One lawyer – Casey Coburn – spoke of a widowed client who faces the demolition of her house after making "substantial improvements" in excess of the fifty-percent rule. He appealed her case through the county’s administrative proceedings without success and took the issue before a circuit judge, who granted summary judgment in favor of the county.
Attorney David Levin – representing the Manasota and Casey Key associations – cited language from a 1989 Federal Register demonstrating the legislative intent behind the law. "It was never the intent of FEMA to exclude the cost of code compliance, to fix sub-standard conditions," he said. ""We could exclude code compliance from substantial improvements."
County Attorney DeMarsh rebuffed his logic. "There is no law requiring people to meet current codes [in existing structures]," he said. "The Federal Register is not the law."
WAGONS CIRCLED;
SCOUTS DISPATCHED
The critical speakers, amplified by more than a thousand unflattering e-mails, caused the county commissioners to squirm in the no-win quagmire. Should the commissioners give in to the critics and watch FEMA yank federal flood insurance? Or keep FEMA happy and face the outrage of wealthy key residents? Or should they stall?

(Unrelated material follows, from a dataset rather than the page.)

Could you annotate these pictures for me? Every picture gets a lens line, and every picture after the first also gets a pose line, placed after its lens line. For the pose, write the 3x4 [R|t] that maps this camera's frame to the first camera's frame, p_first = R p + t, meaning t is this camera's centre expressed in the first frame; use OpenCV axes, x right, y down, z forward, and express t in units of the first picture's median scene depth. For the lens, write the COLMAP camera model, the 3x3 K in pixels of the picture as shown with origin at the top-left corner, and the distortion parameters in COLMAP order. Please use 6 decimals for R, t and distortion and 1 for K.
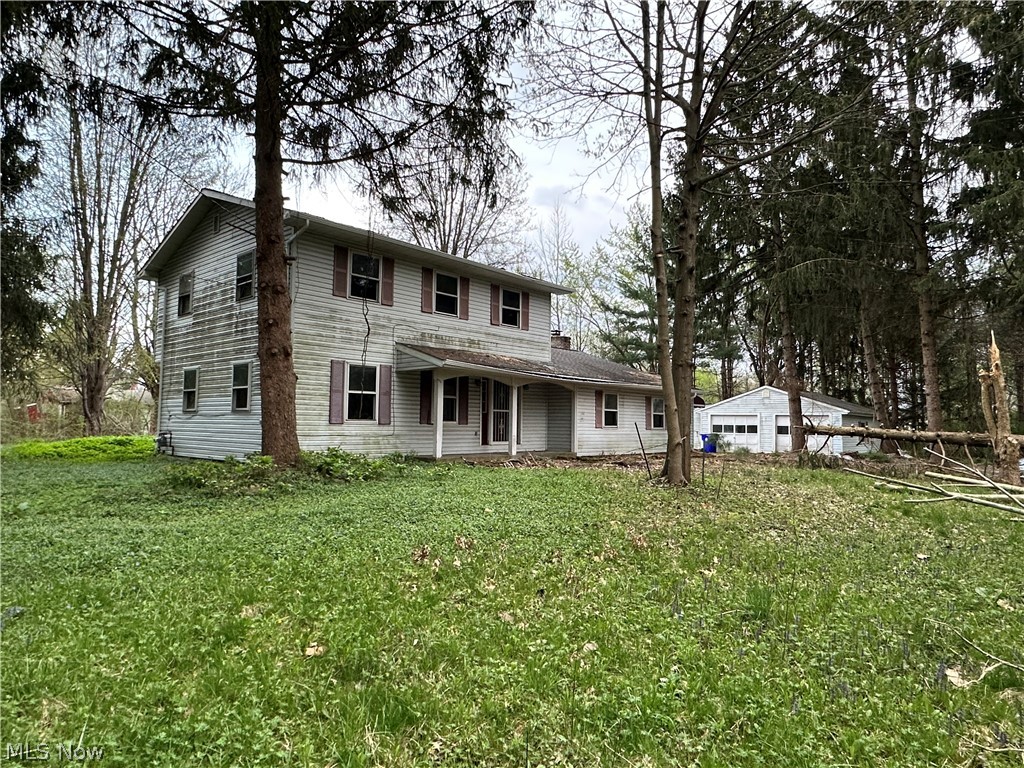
lens RADIAL K [[630.6, 0, 512.1], [0, 630.6, 382.4], [0, 0, 1]] dist [-0.002948, -0.000063]
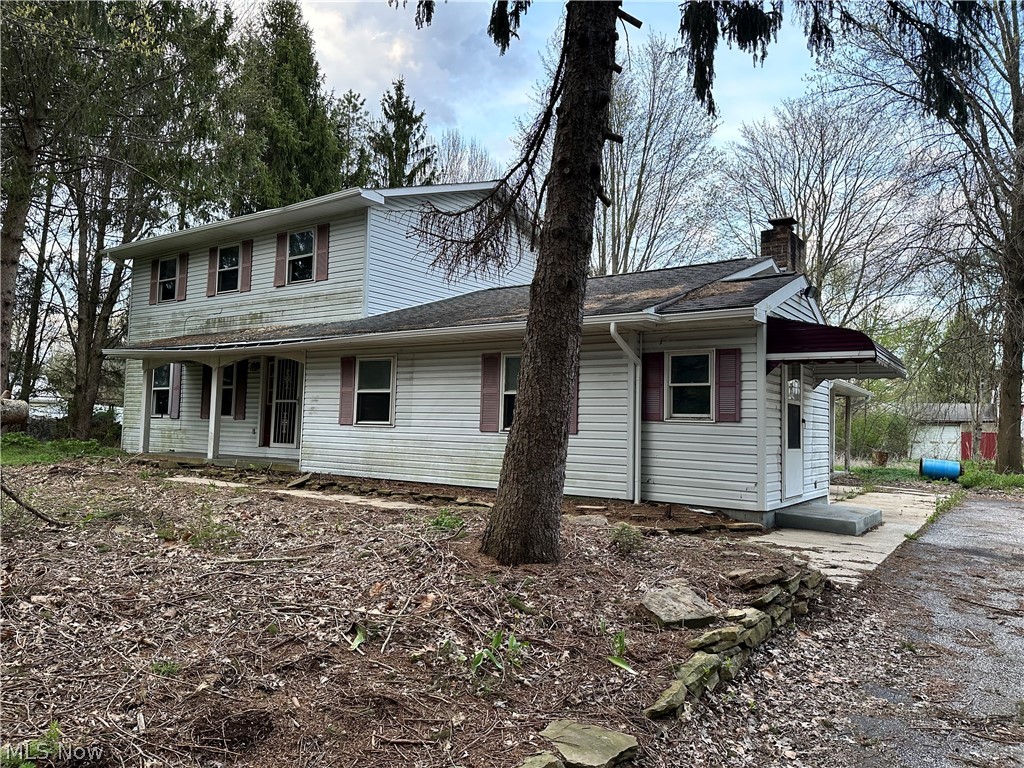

Senior county staffers rode to the rescue. County Administrator Jim Ley suggested Thaxton visit FEMA officials. "Tilt at this windmill and maybe knock it over," he suggested.
Ley asked the public to frame questions for Thaxton to put on FEMA’s table.
DeMarsh said he would look at the Florida Administrative Code to determine the scope of building officials’ activities. And he was instructed to work with Attorney Levin to examine possible modifications to the language in the proposed ordinance.
Never once mentioned in the lengthy public hearing was the global rise in sea levels. In the coming weeks, the county commissioners will be presented with a "post-disaster recovery plan" developed over the past year by citizens and county staff.
No commissioner mentioned a Mote Marine Laboratory symposium this year the examined the anticipated inundation of the southern half of the county in future tropical storms, as old hurricane models give way to new realities.
Despite the political backpedaling, the issue remains real. How should the county manage development and redevelopment in the flood plains?
More than one-quarter of county territory qualifies as a flood plain. The political heat is coming from the barrier islands residents. After the new flood maps are unveiled in the coming month, expect to hear from the inland folks too. The "big muddy" is going to get wider and deeper.